What does a group of 16-year-olds have in common with DevMynd designers and developers?
This isn’t set up for a punchline; we actually went and found out. The answer, we discovered, is a lot more than we had realized. The DevMynd team learned an important lesson about what can come from making time for genuine connection.
One morning earlier this spring two facilitators from Embarc, an experience-driven Chicago education organization, brought a class of high school sophomores from a south side charter school to DevMynd for a “Community Social” event. The students in Embarc’s program were in the middle of a networking curriculum and the event was a way for them to put what they’d learned into action with a group of professionals. For DevMynd it was a chance to inspire young people about working in technology. The facilitators led a series of discussion activities where DevMynd team members chatted one-on-one with the students.
Our assumptions of how teenagers think about themselves and their future were shattered by two hours of sitting down and talking to high schoolers, not as teachers to students or adults to kids, but as equals. It turned out they weren’t nearly as different from us as we expected.
Would they be interested in us?
The DevMynd team was a bit apprehensive about the event. “So it’s like speed dating?” one teammate had asked me a few days earlier, trying to understand what to expect. The day of the event before the students arrived, the team mingled in the kitchen with a nervous energy. Would we have anything in common with these teenagers? Would they be interested in us? What can we talk about?
When the Embarc students arrived, they seemed a bit nervous too. Coming across the city, facing a group of adult strangers in a new place, being expected to act “professionally;” it was no wonder if they felt some pressure. Maybe they had the exact same concerns our team did.
The event kicked off and the questions started out easily enough – “what fictional character do you most identify with?” or “how would you survive a zombie apocalypse?” As people chatted, a buzz in the room developed, smiles appeared and lingered, and questions to follow up on were mentally logged. By the time we were sitting down for longer conversations, students and DevMynders were having heart-to-hearts about questions like “what do you want your legacy to be?” We swapped past stories and future goals.

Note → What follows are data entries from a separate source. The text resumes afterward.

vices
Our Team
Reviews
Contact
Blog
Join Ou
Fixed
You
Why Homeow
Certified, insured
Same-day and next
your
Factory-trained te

“These are some badass kids”
The DevMynd team marveled at the poise and wisdom of the 16-year-olds in front of us. They were ambitious but pragmatic. They shared personal stories of pain and loss but had clear ideas of what they might like to do after high school, after college. They were only 16, but they had it together.
As one of our team members put it, “talking to [the students] and hearing their stories made me realize you can’t discredit them just because they’re high schoolers… Chicago schools on the south side [also] have bad connotations. This destroyed all those preconceived ideas. These are some badass kids.”
One DevMynd teammate told me how her powerful initial conversation with a student led to a follow-up conversation over lunch. “The students were so honest and open. One student told me about a locket she wears to remember someone who passed away recently, and how she’s had to work through anger issues… It felt like camp again – people sharing incredible stories once you were able to crack open a shell. That student felt comfortable enough to pull me aside at the end of the event to ask me more about myself: ‘Do you like work? What do you do here? What do you like to do?’”
Another teammate told me how he connected with a student about transferring schools, which led to a deeper conversation about trying to follow your interests. “I had transferred schools too when I was younger. [This student] had her head on straight. She knew what she wanted to do. I was impressed – I wasn’t that put together in high school!”
Connection beats knowledge
Should we really be surprised to find wisdom, poise, and common ground when we make the time to sit down with someone and relate to them as an equal, regardless of who they are and how old they are? That, I think, was the power of this event. Being brought into space with someone of a different age and background than you, finding a nugget of shared interest and using that to connect to each other. Isn’t being connected with other human beings why we get involved in anything?
When we first talked with Embarc about doing an event at DevMynd I saw it as a first step toward something project-based, like a design or coding workshop with students and DevMynders. The Community Social event made me consider that making time for honest conversation, sharing stories, and getting to know people could be just as valuable – if not more – than the sharing of knowledge. Is connecting with someone as an equal — someone you thought was much different than you — more impactful than attempting to teach them something?
This Community Social event could lead to opportunities for more workshops or student mentorship, helping students with life choices and DevMynders with challenging our own assumptions. As we do activities with new groups of people, whether they’re students, partners, or clients, we need to remember that personal connection is as equally important as knowledge exchange.